I’m in kind of a bad mood (big surprise, huh?). You see, I got the acceptance letter in February. The term was only 12 months long and began in May. So I immediately set about finding some way to pay the nearly $100K that this degree would cost me that didn’t involve loans. After months of searching, I settled upon taking out a shitload of loans as a means of funding my education. Now I’m two semesters into a three-semester program, and I have taken out enough loans to bury myself in debt for decades. I was really hoping this wouldn’t happen. But frankly, I haven’t had much time to look. My program moves at such a fast pace that I’ve been too busy failing my classes and getting kicked out of apartments to search for a scholarship. Now I’m on break, and am trying to find one that is available for this spring and has an application deadline that hasn’t passed already. As it turns out, there are a couple.

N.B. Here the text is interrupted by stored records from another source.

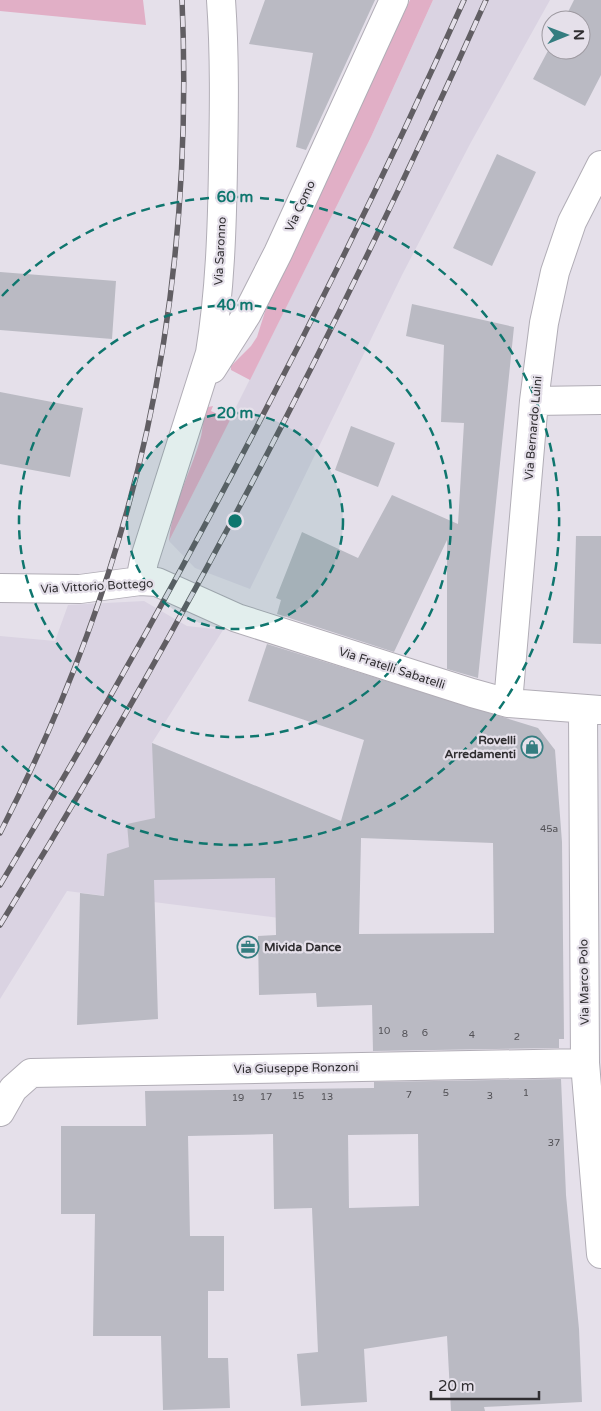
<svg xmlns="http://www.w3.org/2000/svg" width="601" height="1411" font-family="'Varela Round',sans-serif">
  <rect width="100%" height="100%" fill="#e5e0ea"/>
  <path fill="#dad3e2" d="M 433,0 L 550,0 L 470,144 L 402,275 L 250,589 L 195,568 L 169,541 L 371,137 Z
    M 144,601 L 187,626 L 223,630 L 152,743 L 361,830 L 358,928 L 67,891 L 0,999 L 0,636 L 55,641 L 68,605 Z"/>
  <path fill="#e1afc6" d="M 0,0 L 143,0 L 146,25 L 0,11 Z
    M 410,0 L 433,0 L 371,137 L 250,380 L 231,370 L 231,366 L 251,346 L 257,337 L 269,299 Z
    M 213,406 L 211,411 L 230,420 L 169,541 C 172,505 190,474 200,440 C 204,429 201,417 208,407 Z"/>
  <path fill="#babac3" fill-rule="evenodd" d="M 265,0 L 375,0 L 306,150 L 296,147 L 313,53 L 249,44 Z
    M 574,0 L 601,0 L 601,75 L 585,106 L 533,79 L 551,45 L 551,50 L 581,50 L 581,20 L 564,20 Z
    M 497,154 L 536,172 L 492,266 L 453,248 Z
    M 0,272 L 116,281 L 112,339 L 0,330 Z
    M 412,304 L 514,327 L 478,678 L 447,669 L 447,540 L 394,652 L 277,614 L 281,600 L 276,598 L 302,532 L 358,558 L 392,495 L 458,524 L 464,423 L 441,422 L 444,345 L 406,336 Z
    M 0,392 L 83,408 L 70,477 L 0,464 Z
    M 351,426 L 395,443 L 378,487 L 335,470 Z
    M 576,536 L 601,536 L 601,644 L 573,643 Z
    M 267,644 L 538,728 L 555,750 L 562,842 L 564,1039 L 559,1039 L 559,1048 L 373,1051 L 372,1005 L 317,1007 L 316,993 L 259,995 L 258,936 L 276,935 L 275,878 L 154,880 L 158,1019 L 77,1025 L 80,893 L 104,896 L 107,854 L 129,847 L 127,824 L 155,818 L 152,743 L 341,821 L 364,740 L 248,701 ZM 361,838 L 493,843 L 494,933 L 359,934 Z
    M 561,1079 L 566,1195 L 579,1329 L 582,1402 L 484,1407 L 485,1411 L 451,1411 L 447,1336 L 364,1349 L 367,1402 L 301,1406 L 297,1354 L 318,1352 L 312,1208 L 274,1209 L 273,1134 L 188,1136 L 190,1236 L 224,1236 L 224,1291 L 208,1291 L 208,1358 L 228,1358 L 230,1408 L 163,1410 L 161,1336 L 93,1336 L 95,1214 L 61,1214 L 61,1126 L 146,1126 L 145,1091 L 374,1088 L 374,1082 ZM 418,1134 L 419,1206 L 349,1208 L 348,1135 Z"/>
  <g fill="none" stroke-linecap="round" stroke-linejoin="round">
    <g stroke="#b1adb6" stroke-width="30">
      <path id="minor" d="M 212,369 L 247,314 L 278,253 L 394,0
        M 534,401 L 601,400
        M 140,581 L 144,561 L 210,353 C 220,291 222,229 223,167 C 224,111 225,56 221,0
        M 0,588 L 80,589 L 140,581 L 157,582 L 237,618 L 472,693 L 508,703 L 601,710
        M 508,703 L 534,401 L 544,323 L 555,272 L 572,222 L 601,165
        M 583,710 L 585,1063 L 601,1254
        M 0,1112 L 13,1089 L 31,1073 L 585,1063"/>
    </g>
    <use href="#minor" stroke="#fff" stroke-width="28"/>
    <g stroke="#615e63" stroke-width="5.5">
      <path id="rail" d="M 0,833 C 137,566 195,301 182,0
        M 0,885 C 172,599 327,304 464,0
        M 0,925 C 183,629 344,318 486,0"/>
    </g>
    <use href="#rail" stroke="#e5e0ea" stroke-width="4" stroke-dasharray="11" stroke-linecap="butt"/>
  </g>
  <circle cx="235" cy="521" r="108" fill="#0f766e" fill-opacity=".12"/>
  <g fill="none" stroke="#0f766e" stroke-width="2.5" stroke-dasharray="9 6">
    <circle cx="235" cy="521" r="108"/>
    <circle cx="235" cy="521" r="216"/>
    <path d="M2 296A324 324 0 1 1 2 746"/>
  </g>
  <defs>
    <g id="shop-ring" transform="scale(1.125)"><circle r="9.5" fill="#e5e0ea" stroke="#347d80" stroke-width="1.5"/><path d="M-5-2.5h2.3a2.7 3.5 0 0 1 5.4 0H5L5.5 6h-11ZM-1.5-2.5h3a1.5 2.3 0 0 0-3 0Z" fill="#347d80"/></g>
    <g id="office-ring" transform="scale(1.125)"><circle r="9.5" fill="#e5e0ea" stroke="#347d80" stroke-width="1.5"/><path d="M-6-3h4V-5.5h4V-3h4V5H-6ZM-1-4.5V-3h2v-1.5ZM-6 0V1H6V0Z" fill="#347d80"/></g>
  </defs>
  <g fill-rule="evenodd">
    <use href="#shop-ring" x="532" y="747"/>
    <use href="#office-ring" x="248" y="947"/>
  </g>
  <g text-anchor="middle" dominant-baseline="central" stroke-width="4.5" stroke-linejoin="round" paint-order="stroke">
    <g font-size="10" fill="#525156">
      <text x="549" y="829">45a</text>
      <text x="384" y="1031">10</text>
      <text x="425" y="1033">6</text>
      <text x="405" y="1034">8</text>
      <text x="472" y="1035">4</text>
      <text x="517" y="1037">2</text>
      <text x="446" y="1093">5</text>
      <text x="526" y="1093">1</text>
      <text x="409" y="1095">7</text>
      <text x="298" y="1096">15</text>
      <text x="490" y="1096">3</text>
      <text x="266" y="1097">17</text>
      <text x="327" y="1097">13</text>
      <text x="238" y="1098">19</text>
      <text x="554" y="1143">37</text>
    </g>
    <g font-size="12" fill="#302e31" stroke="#e5e0ea">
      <text transform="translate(300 206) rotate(-65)">Via Como</text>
      <text transform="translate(220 251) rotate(-87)">Via Saronno</text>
      <text transform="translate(533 428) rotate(-85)">Via Bernardo Luini</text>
      <text transform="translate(97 586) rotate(-3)">Via Vittorio Bottego</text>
      <text transform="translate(392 668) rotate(18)">Via Fratelli Sabatelli</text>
      <text transform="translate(584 982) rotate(-91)">Via Marco Polo</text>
      <text transform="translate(296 1068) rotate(-1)">Via Giuseppe Ronzoni</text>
    </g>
    <g font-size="12" font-weight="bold" fill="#302e31" stroke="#e5e0ea" text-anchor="end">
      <text x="516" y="740">Rovelli<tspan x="516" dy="14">Arredamenti</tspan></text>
      <text x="264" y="947" text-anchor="start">Mivida Dance</text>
    </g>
  </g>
  <circle cx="235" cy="521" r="8" fill="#0f766e" stroke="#e5e0ea" stroke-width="2.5"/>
  <g font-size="15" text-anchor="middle" font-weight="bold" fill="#0f766e" stroke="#e5e0ea" stroke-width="4.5" stroke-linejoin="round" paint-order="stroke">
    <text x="235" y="202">60 m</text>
    <text x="235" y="310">40 m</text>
    <text x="235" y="418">20 m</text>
  </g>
  <g transform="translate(566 35) rotate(89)"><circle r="24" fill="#e5e0ea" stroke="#9d99a0"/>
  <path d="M0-4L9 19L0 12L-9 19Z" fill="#347d80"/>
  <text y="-8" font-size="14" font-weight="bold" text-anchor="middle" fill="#302e31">N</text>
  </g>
  <path d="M431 1391v8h108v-8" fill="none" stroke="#302e31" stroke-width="2.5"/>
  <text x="438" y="1391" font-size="15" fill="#302e31" stroke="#e5e0ea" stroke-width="4" paint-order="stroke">20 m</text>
</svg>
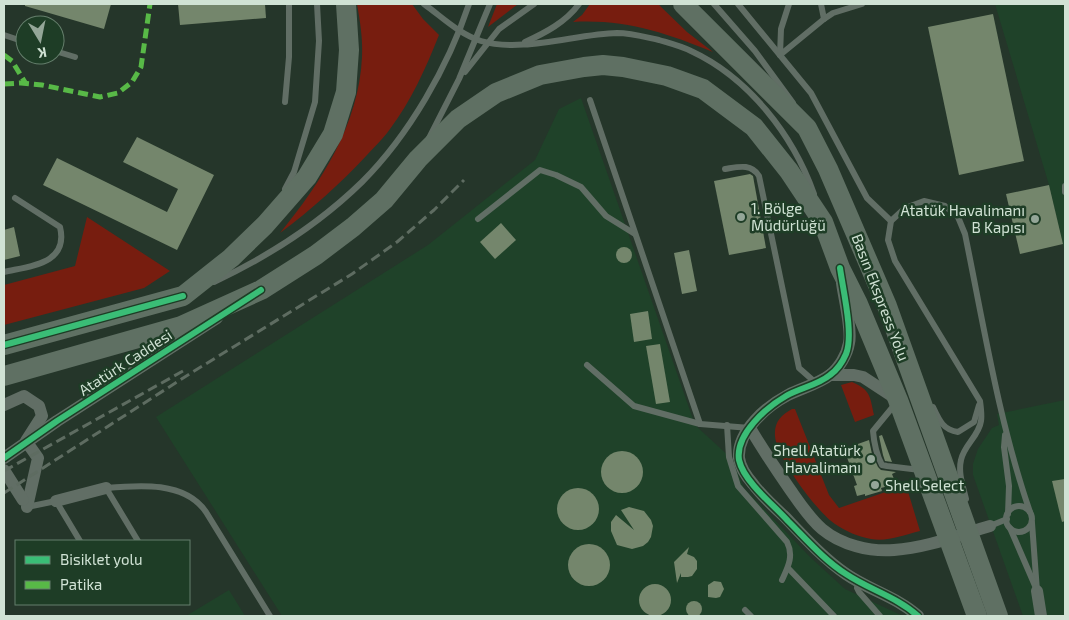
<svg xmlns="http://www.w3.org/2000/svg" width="1069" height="620" font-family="'Exo 2',sans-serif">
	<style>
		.built { fill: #1f4229 }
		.green { fill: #771d0f }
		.building { fill: #74866c }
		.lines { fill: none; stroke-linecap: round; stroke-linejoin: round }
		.lane { stroke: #616e65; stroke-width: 6 }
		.street { stroke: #616e65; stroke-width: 12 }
		.primary { stroke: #5f7063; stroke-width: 20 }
		.rail { stroke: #5e6c61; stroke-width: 3; stroke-dasharray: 10 5; stroke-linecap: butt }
		.quiet { stroke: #58b947; stroke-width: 5; stroke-dasharray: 10 5; stroke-linecap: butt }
		.cycleway-casing { stroke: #1e3d26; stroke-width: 9 }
		.cycleway { stroke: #3abd76; stroke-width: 6 }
		.poi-dot { fill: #94a698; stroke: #1e3d26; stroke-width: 2 }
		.labels { text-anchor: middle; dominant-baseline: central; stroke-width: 5; stroke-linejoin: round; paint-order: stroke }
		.poi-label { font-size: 15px; fill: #d0e2d4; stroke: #1e3d26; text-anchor: start }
		.street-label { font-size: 15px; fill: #d0e2d4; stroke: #1e3d26 }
	</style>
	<rect width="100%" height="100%" fill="#25362a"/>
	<g class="built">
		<polygon points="995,4 1065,4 1065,253 1049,185"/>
		<polygon points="581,98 695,425 732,459 744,488 809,556 845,589 903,616 282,616 156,417 428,245 535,160 559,109"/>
		<polygon points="1065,400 1065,616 1023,616 973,475 973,464 978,449 992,428 999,425 997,414"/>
		<polygon points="229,590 245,616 186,616"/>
	</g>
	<g class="green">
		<path d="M357,4H412L423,19L439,35C426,68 411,101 390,129C384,138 375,146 367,155C340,184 311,210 280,233C321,183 359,124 362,57C363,39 360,21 357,4Z"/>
		<polygon points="497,4 518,4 488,27"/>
		<path d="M590,4H658L687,32L713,52C666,33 625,19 573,22L582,15Z"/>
		<polygon points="87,217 170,271 144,288 4,325 4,285 75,266"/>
		<path d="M852,382C871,390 870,397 874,415L855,422L841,385Z"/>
		<path d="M792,409H795L829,495L839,508L906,485L920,531C904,535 887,542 871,539C859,537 845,531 835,524C818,513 776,457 775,436C774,422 781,415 792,409Z"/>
	</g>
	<g class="building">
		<polygon points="25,4 111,4 104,29 25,6"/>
		<polygon points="178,4 265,4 266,18 180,25"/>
		<polygon points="993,14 1024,161 959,175 928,27"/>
		<polygon points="137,137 214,175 177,250 43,185 57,158 167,212 178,189 123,162"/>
		<polygon points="750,174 753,176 766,248 729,255 714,181"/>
		<polygon points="1049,185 1063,244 1020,254 1006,194"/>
		<polygon points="501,223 516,240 495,259 480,242"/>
		<polygon points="14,227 20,256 4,260 4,230"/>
		<circle cx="624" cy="255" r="8"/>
		<polygon points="689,250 697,291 682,294 674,253"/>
		<polygon points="648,311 652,339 634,342 630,314"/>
		<polygon points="660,344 670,402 656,404 646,346"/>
		<polygon points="882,435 892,462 885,461 883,455 879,436"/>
		<polygon points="869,440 872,454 878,467 881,470 896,472 892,474 896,484 881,488 882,491 865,496 865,494 857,496 854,486 857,485 844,449"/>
		<circle cx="622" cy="472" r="21"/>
		<polygon points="1065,479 1065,521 1062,522 1052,481"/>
		<circle cx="578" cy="509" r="21"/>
		<polygon points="629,507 644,511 651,520 653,526 651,537 648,542 643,546 632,549 617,545 611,531 611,522 616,515 634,530 621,510"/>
		<circle cx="589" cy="565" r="21"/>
		<polygon points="689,547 687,554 694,557 697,561 697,569 692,576 688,577 681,577 681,573 677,583 674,562"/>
		<polygon points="714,581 721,582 724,589 720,597 716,598 708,597 708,585"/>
		<circle cx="655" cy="600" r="16"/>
		<circle cx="694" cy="609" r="8"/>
	</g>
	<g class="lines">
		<g class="lane">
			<path d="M424,4C442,17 459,34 481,41C521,53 576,34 617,33C631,33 645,37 659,40C669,43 681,46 691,51C749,78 793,135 814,194"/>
			<polyline points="714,4 755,51 793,103"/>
			<polyline points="738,4 811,93 867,198 891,221"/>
			<polyline points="821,4 824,19"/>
			<polyline points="4,35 25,42"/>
			<path d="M525,42C545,33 566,22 579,4"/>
			<polyline points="55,51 75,57"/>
			<polyline points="780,55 824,19 833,13 862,4"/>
			<polyline points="780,55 781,29 789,4"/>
			<polyline points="465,72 499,29 534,4"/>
			<polyline points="590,100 700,424"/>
			<polyline points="285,102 289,57 289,4"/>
			<polyline points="429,138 459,79 490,4"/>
			<path d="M725,169C738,167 751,163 759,176L799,368L816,383"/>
			<polyline points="1065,186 1065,192"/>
			<polyline points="285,189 294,172 315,102 319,41 317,4"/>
			<polyline points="478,219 540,170 556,175 581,187 606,216 635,234"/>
			<path d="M4,272C30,266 69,264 60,227L15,198"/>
			<path d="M214,282C267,257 320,223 362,182C409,135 448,67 469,4"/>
			<polyline points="587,365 634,406 700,424 750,428"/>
			<path d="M896,403L873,431C874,443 876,454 882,465L887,466L920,470"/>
			<path d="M933,407C939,420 943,430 958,432L974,422L979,405"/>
			<path d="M727,425L729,457L738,486L787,542C794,556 788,567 782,580"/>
			<polyline points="1005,435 1004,447 1009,486 1008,514"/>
			<path d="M966,499C963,486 958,473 961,460C964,445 979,436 981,421C982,415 981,408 980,401L895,261L888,240L891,221L905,208L924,201L945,206L958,217L965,234C984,327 999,422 1030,512"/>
			<circle cx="1019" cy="519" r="13"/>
			<polyline points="27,507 56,501 80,541"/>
			<polyline points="1032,523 1037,591"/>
			<polyline points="990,526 1007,519"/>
			<polyline points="1010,528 1036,588"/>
			<path d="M138,541L106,488C139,485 185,481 206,512L270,616"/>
			<polyline points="788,568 834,616"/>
			<polyline points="858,581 857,588 859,592 880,616"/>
			<polyline points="745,610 751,616"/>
		</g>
		<g class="street">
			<path d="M842,283C844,298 852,330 849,343C847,355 839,368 830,375C818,384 802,388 788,395C767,406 737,431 739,458C740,467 747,477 753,484C762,496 774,507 785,517C804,537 823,558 846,574C869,590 897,597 918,616"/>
			<polyline points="830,375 854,375 863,377 898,400"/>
			<polyline points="4,405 24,396 39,406 42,416 26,441 38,458 27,507"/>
			<path d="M750,428C762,448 775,468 789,488C799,502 809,518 822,529C841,545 870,552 894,550C926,548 959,535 990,526"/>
			<polyline points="4,458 57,421 217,318"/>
			<polyline points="4,470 23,500"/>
			<polyline points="56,501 106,488"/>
			<polyline points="1037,591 1041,616"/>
		</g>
		<g class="primary">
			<polyline points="683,4 807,128 828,169 887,306 998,616"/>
			<polyline points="4,345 183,296 231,258 265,225 307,177 333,134 346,92 349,50 346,4"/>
			<polyline points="4,376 181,326 261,290 316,255 353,227 384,200 418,159 458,119 496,93 540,75 584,67 603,65 623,67 667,76 703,89 754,127 789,171 823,222 840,268 858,304 898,400 977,616"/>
		</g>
		<g class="rail">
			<polyline points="4,471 183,371"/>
			<polyline points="4,493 191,373 352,274 397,242 434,210 464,180"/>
		</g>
		<g class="quiet">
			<polyline points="4,55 12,61 26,84"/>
			<polyline points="4,84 21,83 42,85 100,97 118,93 132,82 141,67 150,4"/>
		</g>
		<g class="cycleway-casing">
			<g id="cycleway">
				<path d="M840,268C843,290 854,335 846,354C843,361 837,370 830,375C818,385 800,388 786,396C767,407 735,434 739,460C741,469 748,479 754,486C764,498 777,509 788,521C807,540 824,560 846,574C870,590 897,597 918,616"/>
				<polyline points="4,345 183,296"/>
				<polyline points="4,458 57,421 261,290"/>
			</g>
		</g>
		<use href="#cycleway" class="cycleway"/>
	</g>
	<g class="poi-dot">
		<circle cx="741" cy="217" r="5"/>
		<circle cx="1035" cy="219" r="5"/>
		<circle cx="871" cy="459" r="5"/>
		<circle cx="875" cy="485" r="5"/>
	</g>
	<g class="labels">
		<g class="poi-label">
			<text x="751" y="208">1. Bölge<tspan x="751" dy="17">Müdürlüğü</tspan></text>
			<text x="1025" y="210" text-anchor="end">Atatük Havalimanı<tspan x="1025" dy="17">B Kapısı</tspan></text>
			<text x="861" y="450" text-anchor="end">Shell Atatürk<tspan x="861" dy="17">Havalimanı</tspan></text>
			<text x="885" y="485">Shell Select</text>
		</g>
		<g class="street-label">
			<text transform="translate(881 297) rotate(69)">Basın Ekspress Yolu</text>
			<text transform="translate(125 362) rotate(-33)">Atatürk Caddesi</text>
		</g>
	</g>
	<rect width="1069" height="620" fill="none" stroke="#d0e2d4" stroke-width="10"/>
	<rect x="15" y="540" width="175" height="65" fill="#1e3d26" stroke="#657f6c"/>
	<rect x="25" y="556" width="25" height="8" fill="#3abd76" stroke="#657f6c"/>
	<text x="60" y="565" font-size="15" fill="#d0e2d4">Bisiklet yolu</text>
	<rect x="25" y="581" width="25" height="8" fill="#58b947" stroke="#657f6c"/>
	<text x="60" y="590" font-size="15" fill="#d0e2d4">Patika</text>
	<g transform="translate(40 40) rotate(170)"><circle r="24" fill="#1e3d26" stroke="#657f6c"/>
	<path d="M0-4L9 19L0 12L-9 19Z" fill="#94a698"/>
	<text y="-8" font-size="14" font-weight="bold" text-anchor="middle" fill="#d0e2d4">K</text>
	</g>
</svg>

As soon as the semester begins, I’ll probably also look for a work-study job as well to at least offset my expenses. At this point, I can’t help but feel like a lost cause. I’ve applied for some small-time scholarships before and in a few cases have been genuinely proud of what I turned it, but I haven’t gotten anything yet. Jimmy Stewart knows how I feel.
I think I’ve figured out what to look for in my next apartment. In the one I’m getting kicked out of at the end of the month, I was always bugged that my bed didn’t have a headboard. That might seem like a silly thing to complain about, but one thing that I’ve always enjoyed doing is reading in bed. Since the head of my bed did not touch the wall and I would have to rearrange the entire room to make it so, I could not brace a reading pillow against anything and comfortably sit up in bed. This made it difficult to spend a few minutes reading before turning the lights out and especially hard to turn on my computer and spend several hours dicking around on the internet on the morning when I woke up too jittery to go back to bed, but too tired to get up. That’s a pretty major part of my life right there, but I told myself it didn’t matter, that there were bigger things to worry about and that as long as I had a roof over my head, I shouldn’t complain. Remember how I said my string of failed living arrangements feels like a string of bad relationships? I guess I should learn that being able to sit up in bed is, as Tina Fey would say, a deal-breaker. Some people can’t date somebody who is too tall, unemployed, or who smokes. None of those destroy the prospect of a relationship for me. My needs are simple, but they have to be met.
I try not to be too picky, but maybe I should start being pickier. If I know what I want and don’t compromise, people will be more likely to take me seriously. My problem is that I always pick the wrong thing to compromise on. I recently received feedback on my final paper in a class that drove me insane all semester. The professor criticized me for not answering questions that I damn well did answer and not delving as deeply into a topic of which I think I showed a comprehensive understanding. Suddenly, I don’t feel so bad about failing all of my quizzes. It wasn’t my fault. I earned this, whatever “this” is.
Labels are not inherently evil. People must accept that. A name is a label. It can be dangerous to try to categorize people by their age/gender/skin color/sexual orientation, but sooner or later, a person must decide what groups they belong to, and figure out how exactly they’re going to deal with it. I’m so sick of hearing gay Republicans excuse their support of a blatantly homophobic party by saying that “being gay is only a small part of who I am”. That’s only true if you don’t try to isolate it. When you go around kissing up to people who want to strip you of your rights based on your sexuality, it becomes a very big part of who you are. If you really want your sexuality to feel like a small part of your personal identity, stop trying to isolate it from the rest of you. Log Cabin Republicans (basically gay Uncle Toms) often say that they’re more concerned with whether or not they have a job than with whether or not they can get married. I’m not. In 29 states, it’s legal to fire somebody just for being gay, so pretending that those two are completely separate is idiotic all by itself. And truth be told, I think the hard times in my life–when I have dealt with unemployment, financial difficulties, and borderline homelessness–would have been much more tolerable if I’d had someone to count on for support, cuddling, and yes, sex. It’s a loneliness that cuts deeper than just about anything else, and gay Republicans are some of the loneliest people in the world.
If you want to be who you are, you have to first figure out what you are. That’s not something that can be circumvented; the only solution is to move through it. If you’re doing it right, that will inform the person you’re trying to be. Now if you’ll excuse me, I have to go laugh at some dick jokes.